START TEXT SHOWN

Gas wells, and in particular sour gas wells with varying quantities of H2S are produced throughout the Western Canada Sedimentary Basin. Even when reservoir pressures deplete, the remaining gas volumes left in the reservoir are usually significant. The challenge is to produce the remaining reserves with low flowing pressures and inconsistent production line pressures.
Sour gas wells are typically completed with a packer in place to isolate the sour production from the annular space between the well casing inside diameter and the outside diameter of the production tubing. The packer prevents sour gas from entering the annulus and corroding the casing string, which is the barrier between the wellbore and any adjacent ground water or aquifer. Additionally, the annulus above the packer is typically filled with inhibited brine solution to enhance corrosion protection and provide an additional barrier preventing migration of sour gas into the annulus.
All gas wells will produce a quantity of liquid during gas production. Liquid loading is a symptom of the well's inability to unload liquids that are naturally produced during the production life of the well and is the most common cause of production decline in a gas well. In addition to liquid loading, there are a number of other reasons why wells will not produce at the maximum level. If a number of wells are drilled into the same reservoir and the gas is depleted at a faster than normal rate, the competitive drainage of the reservoir will reduce production. In a compartmentalized reservoir, where reservoir size is limited because of lack of connectivity between the permeable parts of the formation, there may be production issues. Also, production may be limited because of formation damage caused to the near well bore while drilling the well or on subsequent work over with a service rig or natural near well bore damage may also be caused by liquid loading or natural scaling effects of the produced well effluent.
When a well is initially drilled, it is typically in a virgin part of the reservoir, and therefore reservoir pressures and volumes are usually quite high. The surface production lines that will transport the gas and liquids are operated at pressures that allow the well to flow to surface. The difference between the surface lines pressure and the flowing bottom hole pressure of the well will dictate how much the well can flow. Other factors also relate directly to this such as gas density, friction effect, liquid density and depth of the well. As the well ages and flowing bottom hole pressure depletes, the well will experience reduced flow capability.
It is well known that liquid loading affects gas production when gas velocity drops below the level necessary to carry liquid droplets upwards, known as the critical gas velocity. Critical gas velocity is a function of flowing pressure, fluid and gas density, droplet size, surface tension, temperature and pipe diameter.

END TEXT SHOWN

- **WORK TO COMPLETE**
Reproduce word for word the part of the passage above on sour gas well production, starting with "Gas wells, and" and going on through "production line pressures.".

START DATA PROVIDED

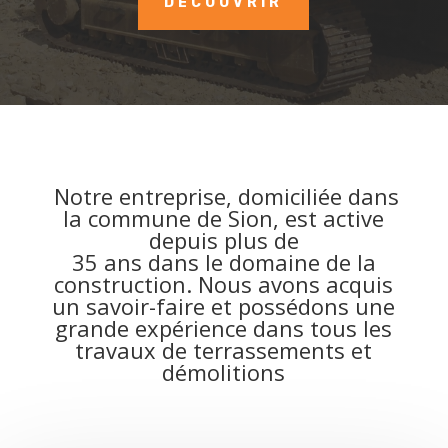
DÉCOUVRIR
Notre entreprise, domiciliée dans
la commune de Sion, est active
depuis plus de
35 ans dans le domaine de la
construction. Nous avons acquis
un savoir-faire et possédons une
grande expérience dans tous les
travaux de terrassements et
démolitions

END DATA PROVIDED
START DATA PROVIDED

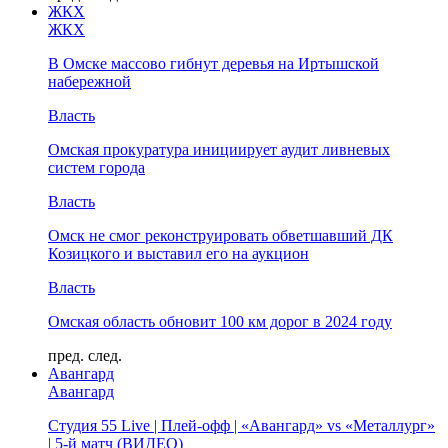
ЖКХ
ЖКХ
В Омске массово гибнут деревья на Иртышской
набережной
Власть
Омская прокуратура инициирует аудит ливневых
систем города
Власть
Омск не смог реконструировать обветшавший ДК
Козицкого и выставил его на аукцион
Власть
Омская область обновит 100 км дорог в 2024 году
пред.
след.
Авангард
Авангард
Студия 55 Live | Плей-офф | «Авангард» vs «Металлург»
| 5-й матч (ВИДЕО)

END DATA PROVIDED

- **RESULT OF THE EXERCISE**
Gas wells, and in particular sour gas wells with varying quantities of H2S are produced throughout the Western Canada Sedimentary Basin. Even when reservoir pressures deplete, the remaining gas volumes left in the reservoir are usually significant. The challenge is to produce the remaining reserves with low flowing pressures and inconsistent production line pressures.